TANTANGAN:
(1) Tentukan apakah setiap pernyataan berikut sesuai dengan kutipan tentang utang Indonesia, lalu jawab ya atau tidak dengan menyertakan kata-kata penentu dari kutipan tersebut secara persis: (a) Pada akhir Januari, utang luar negeri sudah mencapai 357,5 M dolar. (b) Pertumbuhan utang disebut sebesar 10,3%. (c) Sebagian besar utang merupakan utang jangka pendek.
(2) Ekstrak secara persis bagian dari kutipan tentang utang Indonesia yang diawali kata-kata yang memuat "(Panjimas.com) – Seperti" dan diakhiri dengan "di atas 30%?".

KUTIPAN:
######

(Panjimas.com) – Seperti gunung, tingginya yang menjulang seakan tengah menantang langit. Sama persis dengan hutang Indonesia saat ini yang terus saja merangkak seolah menantang suatu kehancuran. Bagaimana tidak, akhir Januari ini saja hutang luar negeri sudah mencapai 357,5 M dolar atau jika dirupiahkan akan tembus di angka 5107,14 T. Berdasar catatan tersebut, disampaikan oleh Deputi Direktur Departemen Statistik BI Tutuk Cahyono bahwa pertumbuhannya tetap terkendali, yakni sebesar 10,3%. Bahkan dikatakan sehat jika menilik 85,9% nya merupakan hutang jangka panjang (merdeka.com 15/3).
Tapi benarkah hutang Indonesia berada di level sehat sementara 2017 lalu, pengamat ekonomi politik Ichsanuddin Noorsy mengatakan bahwa Bank Dunia telah menempatkan Indonesia di level bahaya lantaran fluktuasi nya sudah di atas 30%?

######

CUPLIKAN DATA:
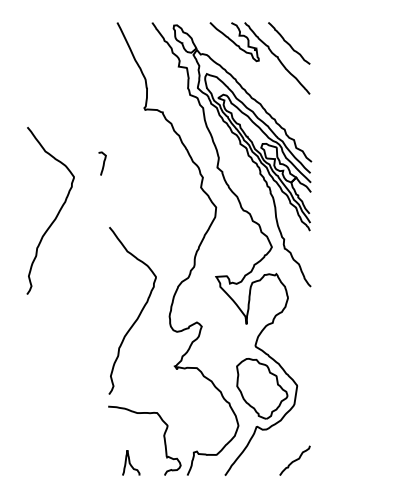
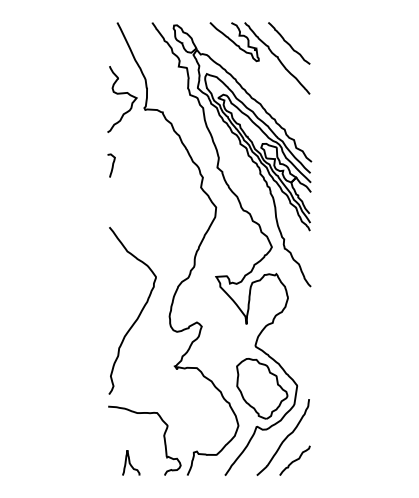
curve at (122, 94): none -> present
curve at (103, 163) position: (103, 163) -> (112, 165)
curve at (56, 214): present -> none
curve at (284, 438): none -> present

######

DAFTAR JAWABAN:
(1)
(a) Ya: "akhir Januari ini saja hutang luar negeri sudah mencapai 357,5 M dolar"
(b) Ya: "pertumbuhannya tetap terkendali, yakni sebesar 10,3%"
(c) Tidak: "85,9% nya merupakan hutang jangka panjang"

(2)
(Panjimas.com) – Seperti gunung, tingginya yang menjulang seakan tengah menantang langit. Sama persis dengan hutang Indonesia saat ini yang terus saja merangkak seolah menantang suatu kehancuran. Bagaimana tidak, akhir Januari ini saja hutang luar negeri sudah mencapai 357,5 M dolar atau jika dirupiahkan akan tembus di angka 5107,14 T. Berdasar catatan tersebut, disampaikan oleh Deputi Direktur Departemen Statistik BI Tutuk Cahyono bahwa pertumbuhannya tetap terkendali, yakni sebesar 10,3%. Bahkan dikatakan sehat jika menilik 85,9% nya merupakan hutang jangka panjang (merdeka.com 15/3).
Tapi benarkah hutang Indonesia berada di level sehat sementara 2017 lalu, pengamat ekonomi politik Ichsanuddin Noorsy mengatakan bahwa Bank Dunia telah menempatkan Indonesia di level bahaya lantaran fluktuasi nya sudah di atas 30%?